After conferring with her husband, Honchak quietly accepted the fight. She told no one of her plans -- most of all her parents. Honchak earned a second-round submission win and walked out of the cage mostly unscathed, sans a poke in the eye, which speckled the sclera with red. On her wedding day, Honchak kept her cool as suspicions arose.

"My mom was watching me put on makeup and asked what I did to my eye," said Honchak. "I told her I'd tell her afterward."

When Honchak did finally tell her mother, the reaction was understandable. Honchak's mother began to cry.

"My mother said something like, 'What did I do wrong to have a daughter who wants to fight?'" recalls Honchak.

Growing up, Barb hadn't shown an inclination for martial arts. She'd been a horseback rider. She loved her diving. She wasn't the kid who got into scraps behind the high school.

Still, coming from such a physically active family who'd spent their vacations hiking, camping, and deep-sea diving together made it easier for Honchak to get her parents onboard with something that would gradually become much more than a hobby for her.

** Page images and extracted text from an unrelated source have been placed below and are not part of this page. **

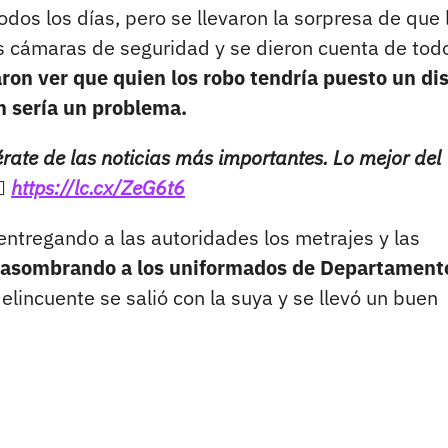
odos los días, pero se llevaron la sorpresa de que 
as cámaras de seguridad y se dieron cuenta de todo
ron ver que quien los robo tendría puesto un dis
ón sería un problema.
rate de las noticias más importantes. Lo mejor del
🏻
https://lc.cx/ZeG6t6
 entregando a las autoridades los metrajes y las
asombrando a los uniformados de Departament
elincuente se salió con la suya y se llevó un buen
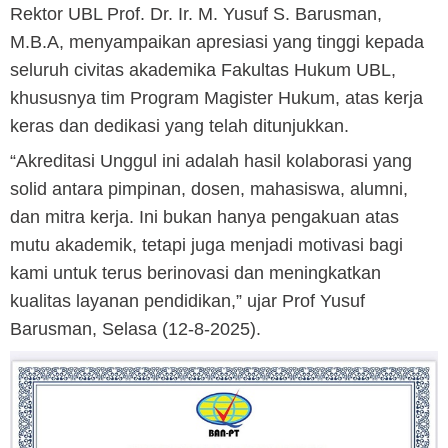
Rektor UBL Prof. Dr. Ir. M. Yusuf S. Barusman,
M.B.A, menyampaikan apresiasi yang tinggi kepada
seluruh civitas akademika Fakultas Hukum UBL,
khususnya tim Program Magister Hukum, atas kerja
keras dan dedikasi yang telah ditunjukkan.
“Akreditasi Unggul ini adalah hasil kolaborasi yang
solid antara pimpinan, dosen, mahasiswa, alumni,
dan mitra kerja. Ini bukan hanya pengakuan atas
mutu akademik, tetapi juga menjadi motivasi bagi
kami untuk terus berinovasi dan meningkatkan
kualitas layanan pendidikan,” ujar Prof Yusuf
Barusman, Selasa (12-8-2025).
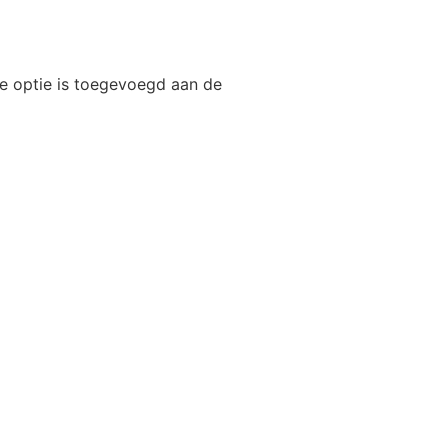
eze optie is toegevoegd aan de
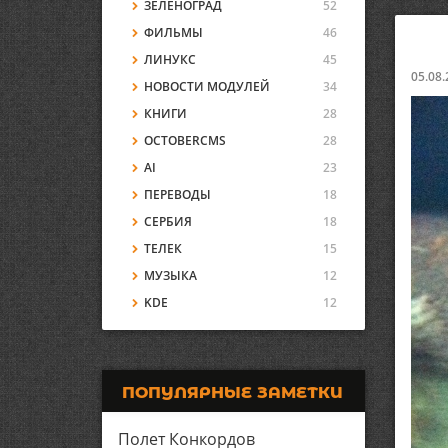
ЗЕЛЕНОГРАД
52
ФИЛЬМЫ
46
ЛИНУКС
45
05.08.
НОВОСТИ МОДУЛЕЙ
34
КНИГИ
28
OCTOBERCMS
28
AI
23
ПЕРЕВОДЫ
18
СЕРБИЯ
18
ТЕЛЕК
15
МУЗЫКА
12
KDE
12
ПОПУЛЯРНЫЕ ЗАМЕТКИ
Полет Конкордов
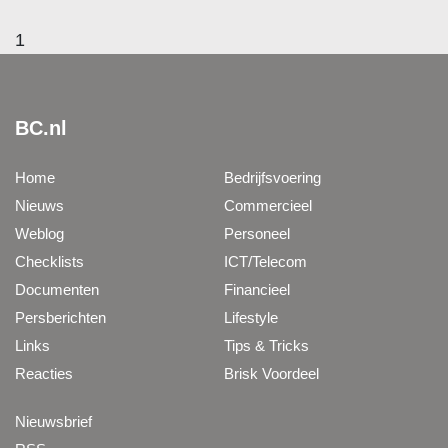
1
BC.nl
Home
Bedrijfsvoering
Nieuws
Commercieel
Weblog
Personeel
Checklists
ICT/Telecom
Documenten
Financieel
Persberichten
Lifestyle
Links
Tips & Tricks
Reacties
Brisk Voordeel
Nieuwsbrief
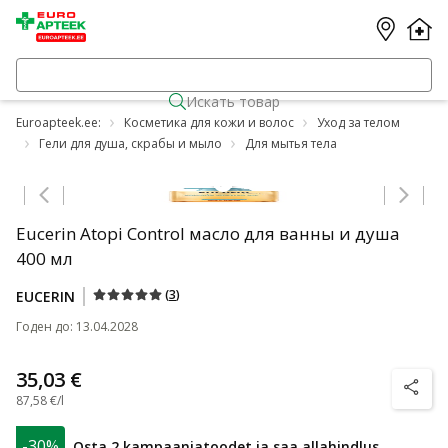
Искать товар
Euroapteek.ee:
Косметика для кожи и волос
Уход за телом
Гели для душа, скрабы и мыло
Для мытья тела
Jäta karussell vahele
Eucerin Atopi Control масло для ванны и душа
400 мл
(
3
)
EUCERIN
Годен до
:
13.04.2028
35,03 €
nõuanne
87,58 €/l
-30%
Osta 2 kampaaniatoodet ja saa allahindlus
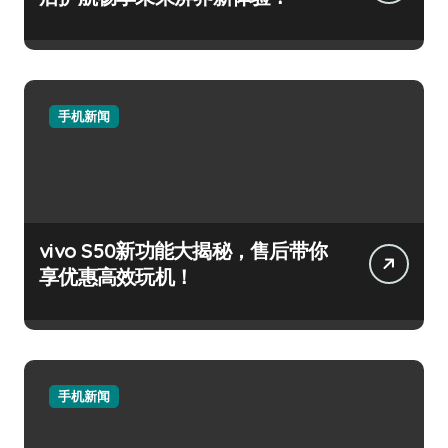
手机新闻
vivo S50新功能大揭秘，售后带你
享优惠高效玩机！
手机新闻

Honchak's parents now attend her fights and witnessed their youngest daughter notch two straight wins at Invicta last July and October. They'll be at her championship bout on Friday, as will Honchak's husband and Miletich, who will corner her.

Barb said she hasn't told Miletich in so many words that she intends to bring home gold in honor of the legacy he spearheaded. She said this will be implied when she's introduced as a Miletich fighter, a name that should let her opponent know that Honchak takes her fighting quite seriously.

"Like what I told people when I quit coaching full time, whether somebody [had] the Miletich name are not, hopefully, one way or another, as it trickles down from fighter to fighter, it's still influencing people," said Miletich. "I'm very glad that Barb feels that way about the team."